Hit and Run links a New Republic profile of Republican presidential candidate Ron Paul, popular with the right’s equivalent of the Netroots but apparently not attracting as many fans from libertarian ranks. Michael Crowley explains why:
But libertarians are a fractious bunch, and some hardcore activists have mixed feelings about the man now carrying their banner. For instance, libertarian purists generally support a laissez-faire government attitude toward abortion and gay marriage, as well as “open border” immigration policies and unfettered free trade. Yet Paul opposes gay marriage, believes states should outlaw abortion, decries high immigration rates, and has called himself “sort of” a protectionist. (These divergences may be explained by Paul’s socially conservative East Texas district, which lies adjacent to Tom DeLay’s former district and which President Bush last carried with 67 percent of the vote. Being pro-choice simply doesn’t fly there.)
As a result, Paul’s candidacy leaves some of his erstwhile libertarian fans cold—particularly the intellectuals who congregate in Washington outfits like the CATO Institute or Reason magazine. “He comes from a more right-wing populist approach,” explains Brian Doherty, a California-based Reason editor and author of Radicals for Capitalism, a history of the libertarian movement. “Culturally, he strikes a lot of the more cosmopolitan libertarians as a yokel.” (Doherty himself is a Paul admirer.)

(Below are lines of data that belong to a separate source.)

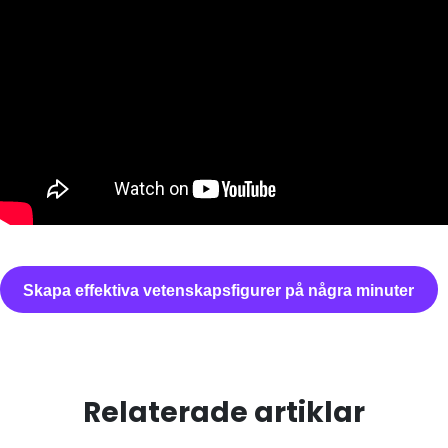
Skapa effektiva vetenskapsfigurer på några minuter
Relaterade artiklar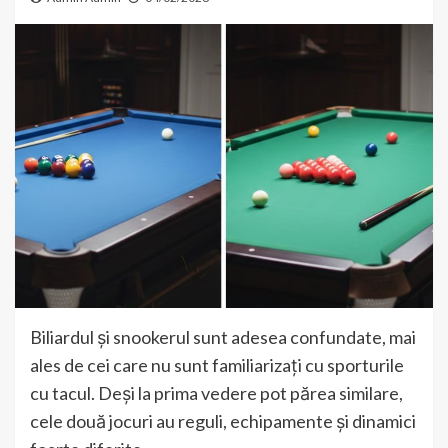
Biliardul și snookerul sunt adesea confundate, mai
ales de cei care nu sunt familiarizați cu sporturile
cu tacul. Deși la prima vedere pot părea similare,
cele două jocuri au reguli, echipamente și dinamici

And, while some libertarians criticize Paul from the left on social issues, others are swiping at him from the right over the war. “Will Libertarianism Survive Ron Paul?” asked one article on the America’s Future Foundation website, before continuing, “Paul’s prominence threatens to make his blame-America instincts the defining characteristic of libertarianism in the public imagination. If libertarianism becomes inextricably associated with radical pacifism, will young people with classically liberal instincts be discouraged from serious political engagement?”
The question facing this libertarian-minded voter who’s likely to vote in the GOP presidential primary: if I wasn’t inclined to vote for Pat Buchanan, why would I vote for Ron Paul, given that on almost all the issues that matter their positions are virtually indistinguishable?
How did I end up on the Libertarian circuit anyway? I am quite the bleeding heart; I give change to homeless people and play team sports and volunteer in a community garden and shit. It’s like I’ve fallen in with a bad crowd, just ‘cause they’re all funny and cool. Marginal Revolution is totally a gateway drug.
I’m not sure any of those things would qualify or disqualify anyone from being a libertarian (or even a Libertarian), since none of them have to do with the use of the government’s monopoly on the legitimate use of force to coerce certain individual behavior. No libertarian I’m aware of would forbid† Megan from giving change to homeless people, playing team sports, or volunteering in community gardens; nor would any* make her do any of those things.
† Hardcore Objectivists would probably make fun of her for doing some of these things, but one need not subscribe to Objectivist beliefs to be a libertarian. Thank God.
* Well, except a few liberals who like to call themselves “libertarian” because they’re for some unfathomable reason embarrassed to be known as liberals, like Bill Maher. But that’s a whole other kettle of fish.